Chinese Ceramics: From the Paleolithic Period through the Qing Dynasty. [Photo provided to China Daily] |
Palm Beach museum curator manages to infuse a love of Chinese art in an all-American town.
Laurie Barnes is one of the few people who get to do what they love, and get paid for it. She has worked for decades as a curator to promote Chinese art in Palm Beach, a southern Florida town where not so many Chinese people live. And yet Barnes, in her 60s now, feels rewarded for helping American people understand China a little more every day.
"I tell people that the 20th century is the American century, the 19th century was the British century, but the 21st century is going to be the Chinese century. So I think everyone in the world should be interested in Chinese culture because it's China's time," said Barnes.

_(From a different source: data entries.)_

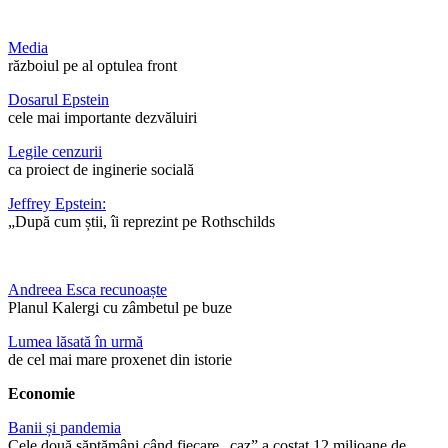
Media
războiul pe al optulea front
Dosarul Epstein
cele mai importante dezvăluiri
Legile cenzurii
ca proiect de inginerie socială
Jeffrey Epstein:
„După cum știi, îi reprezint pe Rothschilds
Andreea Esca recunoaște
Planul Kalergi cu zâmbetul pe buze
Lumea lăsată în urmă
de cel mai mare proxenet din istorie
Economie
Banii și pandemia
Cele două săptămâni când fiecare „caz” a costat 12 milioane de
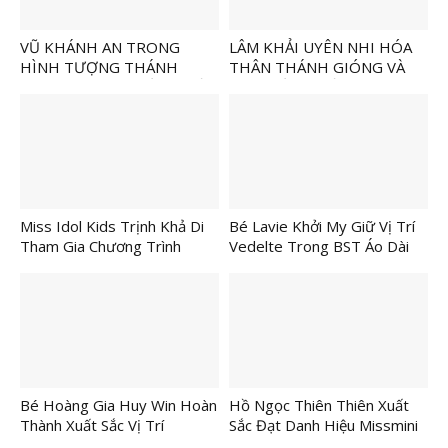
VŨ KHÁNH AN TRONG
LÂM KHẢI UYÊN NHI HÓA
HÌNH TƯỢNG THÁNH
THÂN THÁNH GIÓNG VÀ
GIÓNG VÀ NỮ TƯỚNG VIỆT
NỮ TƯỚNG VIỆT TRONG
TẠI SHOW DIỄN “TUỔI THƠ
SHOW DIỄN “TUỔI THƠ
CÙNG DI SẢN”
CÙNG DI SẢN”
Miss Idol Kids Trịnh Khả Di
Bé Lavie Khởi My Giữ Vị Trí
Tham Gia Chương Trình
Vedelte Trong BST Áo Dài
“Sông Nước Tây Đô”
“Việt Nam Gấm Hoa” Tại
Chương Trình “Sông Nước
Tây Đô”
Bé Hoàng Gia Huy Win Hoàn
Hồ Ngọc Thiên Thiên Xuất
Thành Xuất Sắc Vị Trí
Sắc Đạt Danh Hiệu Missmini
Firstface Tại Chương Trình
– Best National Custome Và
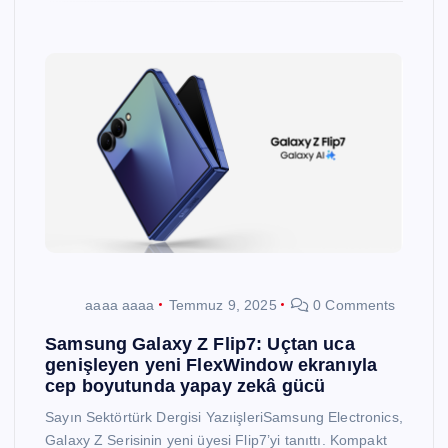
aaaa aaaa
Temmuz 9, 2025
0 Comments
Samsung Galaxy Z Flip7: Uçtan uca
genişleyen yeni FlexWindow ekranıyla
cep boyutunda yapay zekâ gücü
Sayın Sektörtürk Dergisi YazıişleriSamsung Electronics,
Galaxy Z Serisinin yeni üyesi Flip7’yi tanıttı. Kompakt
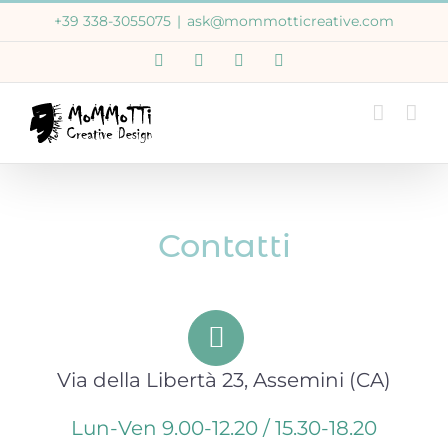
Salta
+39 338-3055075
|
ask@mommotticreative.com
al
Email
WhatsApp
Facebook
Instagram
contenuto
Contatti
Via della Libertà 23, Assemini (CA)
Lun-Ven 9.00-12.20 / 15.30-18.20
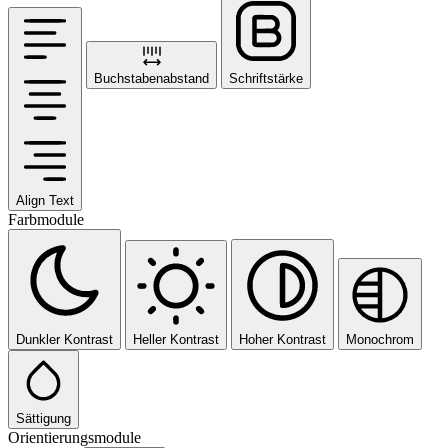
Buchstabenabstand
Schriftstärke
Align Text
Farbmodule
Dunkler Kontrast
Heller Kontrast
Hoher Kontrast
Monochrom
Sättigung
Orientierungsmodule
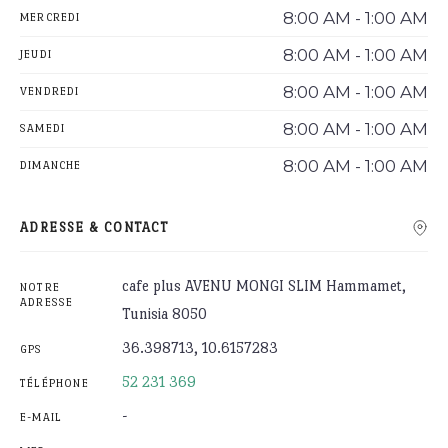
8:00 AM - 1:00 AM
MERCREDI
8:00 AM - 1:00 AM
JEUDI
8:00 AM - 1:00 AM
VENDREDI
8:00 AM - 1:00 AM
SAMEDI
8:00 AM - 1:00 AM
DIMANCHE
ADRESSE & CONTACT
cafe plus AVENU MONGI SLIM Hammamet,
NOTRE
ADRESSE
Tunisia 8050
36.398713, 10.6157283
GPS
52 231 369
TÉLÉPHONE
-
E-MAIL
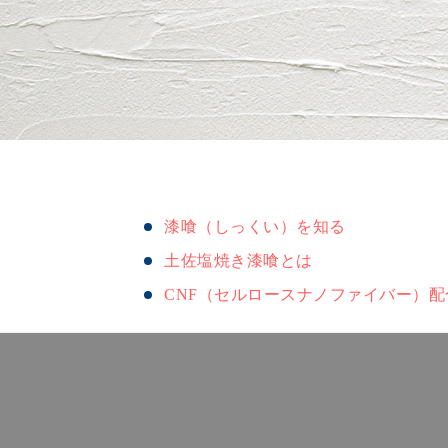
漆喰（しっくい）を知る
土佐塩焼き漆喰とは
CNF（セルロースナノファイバー）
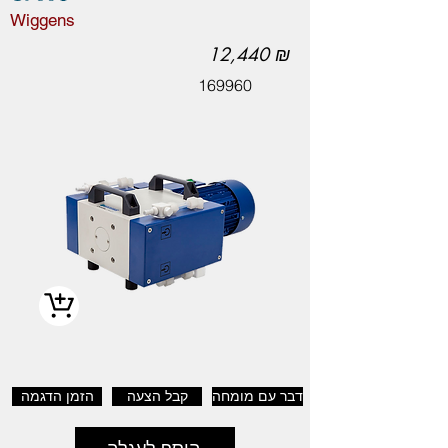
Wiggens
12,440 ₪
169960
דבר עם מומחה
קבל הצעה
הזמן הדגמה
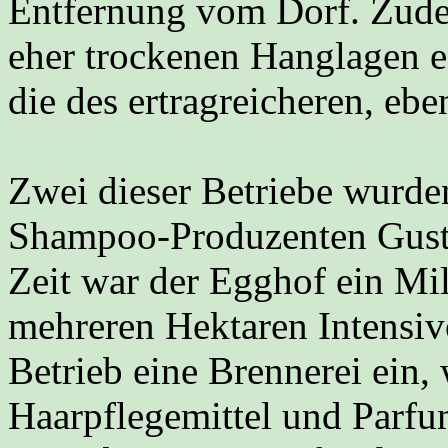
Entfernung vom Dorf. Zude
eher trockenen Hanglagen e
die des ertragreicheren, eb
Zwei dieser Betriebe wurde
Shampoo-Produzenten Gusta
Zeit war der Egghof ein Mil
mehreren Hektaren Intensiv
Betrieb eine Brennerei ein,
Haarpflegemittel und Parfum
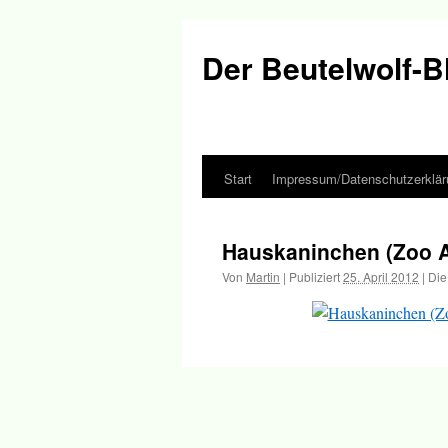
Der Beutelwolf-B
Start
Impressum/Datenschutzerklär
Springe
zum
Hauskaninchen (Zoo 
Inhalt
Von
Martin
|
Publiziert
25. April 2012
|
Die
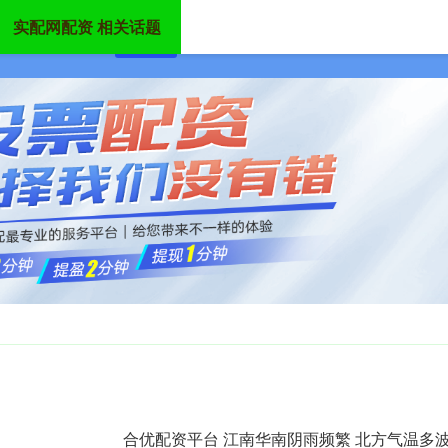
实配网配资 相关话题
首页
实配网配资
股票配资平台
炒股配资
合优配资平台 江南华南阴雨频繁 北方气温多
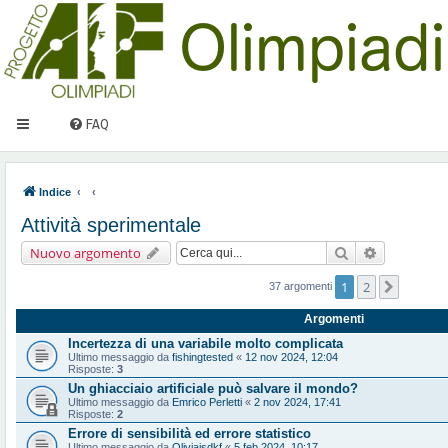
FAQ
Indice
Attività sperimentale
Cerca
Ricerca ava
Nuovo argomento
1
2
Prossi
37 argomenti
Argomenti
Incertezza di una variabile molto complicata
Ultimo messaggio da
fishingtested
«
12 nov 2024, 12:04
Risposte:
3
Un ghiacciaio artificiale può salvare il mondo?
Ultimo messaggio da
Emrico Perletti
«
2 nov 2024, 17:41
Risposte:
2
Errore di sensibilità ed errore statistico
Ultimo messaggio da
Oliviajsdkf
«
5 feb 2024, 10:17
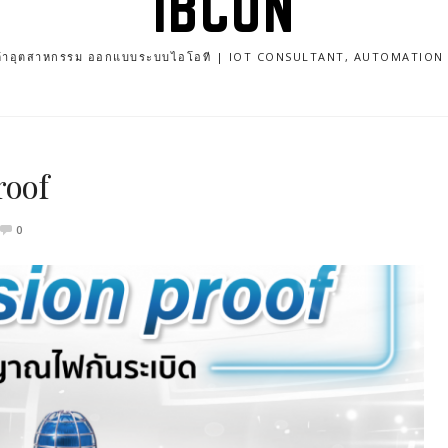
IBCON
นค้าอุตสาหกรรม ออกแบบระบบไอโอที | IOT CONSULTANT, AUTOMATIO
roof
0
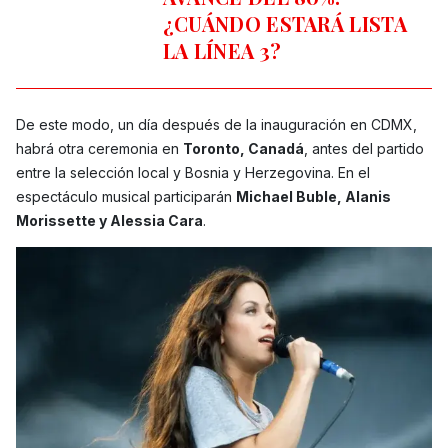
¿CUÁNDO ESTARÁ LISTA
LA LÍNEA 3?
De este modo, un día después de la inauguración en CDMX,
habrá otra ceremonia en
Toronto, Canadá
, antes del partido
entre la selección local y Bosnia y Herzegovina. En el
espectáculo musical participarán
Michael Buble, Alanis
Morissette y Alessia Cara
.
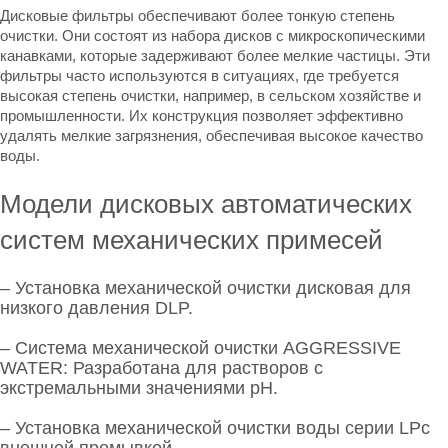
Дисковые фильтры обеспечивают более тонкую степень
очистки. Они состоят из набора дисков с микроскопическими
канавками, которые задерживают более мелкие частицы. Эти
фильтры часто используются в ситуациях, где требуется
высокая степень очистки, например, в сельском хозяйстве и
промышленности. Их конструкция позволяет эффективно
удалять мелкие загрязнения, обеспечивая высокое качество
воды.
Модели дисковых автоматических
систем механических примесей
–
Установка механической очистки дисковая для
низкого давления DLP
.
–
Система механической очистки AGGRESSIVE
WATER
: Разработана для растворов с
экстремальными значениями pH.
–
Установка механической очистки воды серии LP
с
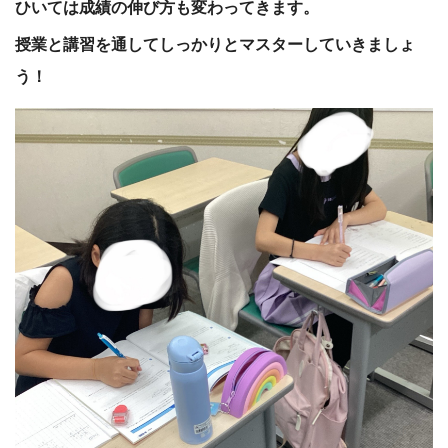
ひいては成績の伸び方も変わってきます。
授業と講習を通してしっかりとマスターしていきましょ
う！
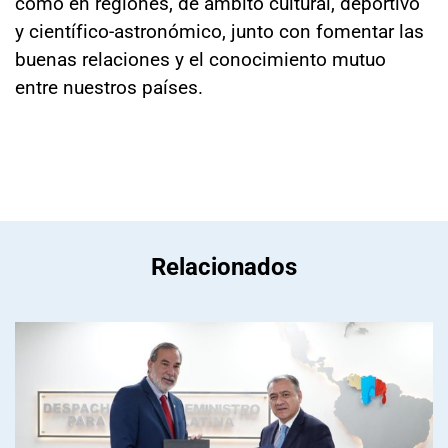
como en regiones, de ámbito cultural, deportivo
y científico-astronómico, junto con fomentar las
buenas relaciones y el conocimiento mutuo
entre nuestros países.
Relacionados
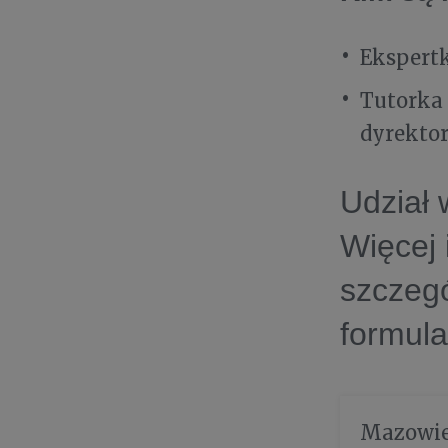
Ekspert
Tutorka 
dyrekto
Udział 
Więcej 
szczegó
formula
Mazowie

In love with Chinese culture
When she was a kid, Barnes would go for six weeks in the summer time to her grandparents' house in the Washington D.C. area. She loved visiting museums, including her favorite Freer Gallery of Art then.
"There was just something magical about Chinese art that really spoke to me," she said. Later she decided to make it a career to learn about the objects she knew little about when she was a child and help other people appreciate them.
She started working for the Norton Museum of Art in Palm Beach in 2006 as Elizabeth B. Mcgraw curator of Chinese art, hoping to help expand the museum's Chinese collection and make them more accessible to the public.
The museum has had a Chinese collection for over half a century. Over the years, the collection grew from the initial 125 objects to about 600, ranging from delicately-carved jade, paintings, Buddha statues, and a few porcelain pieces.